This is a discussion on Re: sa-learn journal location for teaching spamassassin on multiple hosts - SpamAssassin ; On Fri, Nov 7, 2008 at 4:45 AM, Samy Ascha, Xel Media B.V. wrote: > I have recently setup a mailbox and a sa-learn script to start teaching > SpamAssassin. This was all no problem, but: > > We have ...
On Fri, Nov 7, 2008 at 4:45 AM, Samy Ascha, Xel Media B.V.
> I have recently setup a mailbox and a sa-learn script to start teaching
> SpamAssassin. This was all no problem, but:
> We have an MX group of usually about 3 MTAs, which all run their own content
> filter (amavis) and thus use their own SpamAssassin's database. When we are
> gonna start teaching SpamAssassin with sa-learn, I need to somehow sync the
> results in the journal to all these hosts.
> I've checked out the --no-sync and --sync options and I think these options
> will give me exactly the tools I need for this job.
> I need to know the location of the journal though and I need to know if
> there are any pitfalls when syncing a SpamAssassin with a journal from
> another one on another server.
> Has anyone got experience with syncing sa-learn between multiple MTAs? How
> did you solve this? Can SA sync with a journal in an arbitrary location, or
> does it look for it in one preconfigged place?
> I hope u have some interresting thought about this issue.
Ultimately, you're not syncing 'sa-learn', you're syncing the bayes'
DB that sa-learn (and spamd) records to. There's a few ways to go
about sharing the bayesian database. Probably the best bet would be to
store the bayes DB in MySQL, and point SA on all 3 servers to it-
ideally with the database on a 4th server (hey, you can put the AWL
info into MySQL as well... may as well hit that up at the same time).

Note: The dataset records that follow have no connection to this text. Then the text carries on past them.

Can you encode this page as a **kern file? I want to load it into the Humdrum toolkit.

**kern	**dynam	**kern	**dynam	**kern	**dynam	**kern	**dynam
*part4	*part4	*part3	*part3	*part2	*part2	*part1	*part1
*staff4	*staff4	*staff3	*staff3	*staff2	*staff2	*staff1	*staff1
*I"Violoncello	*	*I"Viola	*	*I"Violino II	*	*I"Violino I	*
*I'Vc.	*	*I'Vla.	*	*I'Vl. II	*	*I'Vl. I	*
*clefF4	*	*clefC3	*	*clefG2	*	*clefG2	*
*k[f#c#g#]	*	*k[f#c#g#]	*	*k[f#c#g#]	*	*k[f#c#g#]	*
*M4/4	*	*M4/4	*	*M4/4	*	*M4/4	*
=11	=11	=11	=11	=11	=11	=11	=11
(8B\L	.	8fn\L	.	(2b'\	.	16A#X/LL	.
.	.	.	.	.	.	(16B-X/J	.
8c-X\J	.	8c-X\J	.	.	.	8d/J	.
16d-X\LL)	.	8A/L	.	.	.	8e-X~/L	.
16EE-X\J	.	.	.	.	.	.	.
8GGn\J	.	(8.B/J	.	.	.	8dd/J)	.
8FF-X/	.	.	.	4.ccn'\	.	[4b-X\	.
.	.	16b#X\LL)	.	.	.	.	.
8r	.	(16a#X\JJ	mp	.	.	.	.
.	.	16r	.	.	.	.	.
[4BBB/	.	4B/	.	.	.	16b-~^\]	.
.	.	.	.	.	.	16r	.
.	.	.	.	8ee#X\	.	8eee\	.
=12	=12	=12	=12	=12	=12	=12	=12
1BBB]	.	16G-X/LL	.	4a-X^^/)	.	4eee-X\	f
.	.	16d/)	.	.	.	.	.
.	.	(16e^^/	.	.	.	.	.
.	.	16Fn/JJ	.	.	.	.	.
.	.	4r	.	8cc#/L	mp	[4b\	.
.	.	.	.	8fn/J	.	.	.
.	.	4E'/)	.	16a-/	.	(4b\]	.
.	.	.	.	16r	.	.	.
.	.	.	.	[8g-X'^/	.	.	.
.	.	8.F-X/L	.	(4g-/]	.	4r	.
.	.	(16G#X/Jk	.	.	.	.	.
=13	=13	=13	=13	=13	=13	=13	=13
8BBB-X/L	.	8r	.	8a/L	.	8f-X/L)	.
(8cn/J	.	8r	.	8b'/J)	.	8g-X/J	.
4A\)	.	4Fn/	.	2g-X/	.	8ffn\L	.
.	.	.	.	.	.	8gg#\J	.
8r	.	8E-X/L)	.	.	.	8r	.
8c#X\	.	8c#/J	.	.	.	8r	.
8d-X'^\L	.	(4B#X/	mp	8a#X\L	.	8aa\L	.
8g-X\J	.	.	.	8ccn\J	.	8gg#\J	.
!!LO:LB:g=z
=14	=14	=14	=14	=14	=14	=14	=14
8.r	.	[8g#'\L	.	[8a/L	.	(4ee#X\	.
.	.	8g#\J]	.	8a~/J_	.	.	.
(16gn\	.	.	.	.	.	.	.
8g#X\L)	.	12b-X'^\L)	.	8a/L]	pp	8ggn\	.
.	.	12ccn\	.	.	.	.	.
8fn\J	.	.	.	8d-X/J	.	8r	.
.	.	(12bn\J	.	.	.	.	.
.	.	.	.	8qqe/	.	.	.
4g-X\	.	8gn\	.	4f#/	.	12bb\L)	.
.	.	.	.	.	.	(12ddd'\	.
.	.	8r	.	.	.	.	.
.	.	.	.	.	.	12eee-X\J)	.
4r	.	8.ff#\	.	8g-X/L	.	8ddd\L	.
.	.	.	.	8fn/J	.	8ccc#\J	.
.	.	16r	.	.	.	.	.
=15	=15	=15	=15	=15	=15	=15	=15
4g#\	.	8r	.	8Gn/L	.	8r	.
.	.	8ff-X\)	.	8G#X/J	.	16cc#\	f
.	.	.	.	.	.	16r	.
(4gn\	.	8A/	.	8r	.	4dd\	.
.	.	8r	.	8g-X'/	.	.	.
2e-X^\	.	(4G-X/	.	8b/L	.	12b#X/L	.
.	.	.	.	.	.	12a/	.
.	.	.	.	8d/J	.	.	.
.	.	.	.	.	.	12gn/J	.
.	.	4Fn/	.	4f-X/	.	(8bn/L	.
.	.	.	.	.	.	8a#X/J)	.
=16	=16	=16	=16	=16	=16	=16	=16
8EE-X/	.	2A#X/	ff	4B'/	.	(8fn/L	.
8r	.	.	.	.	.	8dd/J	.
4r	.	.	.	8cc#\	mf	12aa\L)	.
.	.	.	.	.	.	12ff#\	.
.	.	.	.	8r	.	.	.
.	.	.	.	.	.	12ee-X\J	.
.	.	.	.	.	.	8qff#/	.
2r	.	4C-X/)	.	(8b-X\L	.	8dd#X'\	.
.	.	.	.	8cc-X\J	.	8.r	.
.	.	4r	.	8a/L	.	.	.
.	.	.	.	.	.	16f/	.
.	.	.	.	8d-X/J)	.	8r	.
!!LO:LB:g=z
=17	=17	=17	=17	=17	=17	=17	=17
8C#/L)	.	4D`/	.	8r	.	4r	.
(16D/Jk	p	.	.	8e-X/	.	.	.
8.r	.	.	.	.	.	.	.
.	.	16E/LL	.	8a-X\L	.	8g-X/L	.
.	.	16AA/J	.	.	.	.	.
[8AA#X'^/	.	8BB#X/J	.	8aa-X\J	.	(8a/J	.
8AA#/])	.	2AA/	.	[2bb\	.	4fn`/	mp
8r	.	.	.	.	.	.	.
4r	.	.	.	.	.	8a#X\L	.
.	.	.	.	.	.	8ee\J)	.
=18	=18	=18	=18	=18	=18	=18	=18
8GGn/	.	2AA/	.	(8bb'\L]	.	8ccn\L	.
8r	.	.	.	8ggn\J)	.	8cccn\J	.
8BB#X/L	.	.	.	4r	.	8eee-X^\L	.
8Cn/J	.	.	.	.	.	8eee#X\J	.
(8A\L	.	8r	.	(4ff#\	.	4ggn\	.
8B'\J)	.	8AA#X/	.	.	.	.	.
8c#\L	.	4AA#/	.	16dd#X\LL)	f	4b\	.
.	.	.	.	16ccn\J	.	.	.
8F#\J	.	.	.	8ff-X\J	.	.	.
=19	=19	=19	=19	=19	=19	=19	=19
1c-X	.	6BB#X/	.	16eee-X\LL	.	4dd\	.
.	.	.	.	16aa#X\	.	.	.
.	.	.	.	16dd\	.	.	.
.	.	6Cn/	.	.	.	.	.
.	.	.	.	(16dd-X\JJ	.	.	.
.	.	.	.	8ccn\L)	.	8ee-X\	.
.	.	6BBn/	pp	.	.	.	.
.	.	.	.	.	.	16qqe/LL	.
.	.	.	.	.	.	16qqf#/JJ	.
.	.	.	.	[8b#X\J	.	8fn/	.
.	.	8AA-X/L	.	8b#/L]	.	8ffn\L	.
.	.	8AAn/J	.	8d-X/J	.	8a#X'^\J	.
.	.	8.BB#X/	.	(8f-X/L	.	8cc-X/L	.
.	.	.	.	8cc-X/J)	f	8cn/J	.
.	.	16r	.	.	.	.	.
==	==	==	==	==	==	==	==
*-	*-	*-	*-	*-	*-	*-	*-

You could probably go the --sync and --no-sync route if you fiddled
with it enough (never tried it), but honestly a single MySQL DB for
bayes would probably be a lot simpler if you have any experience at
all with MySQL. It's been good for performance for us even when used
on a single server, and it's pretty bulletproof for us- been in use
for years. The only tip you really need here is to run OPTIMIZE TABLE
every now and then.
An alternative hacky solution: turn off autolearn on 2 of the 3, and
do sa-learns and autolearning on the 3rd. Then nightly rsync all the
bayes DB files over to the other 2 servers and restart spamd. Not
pretty, but it should work.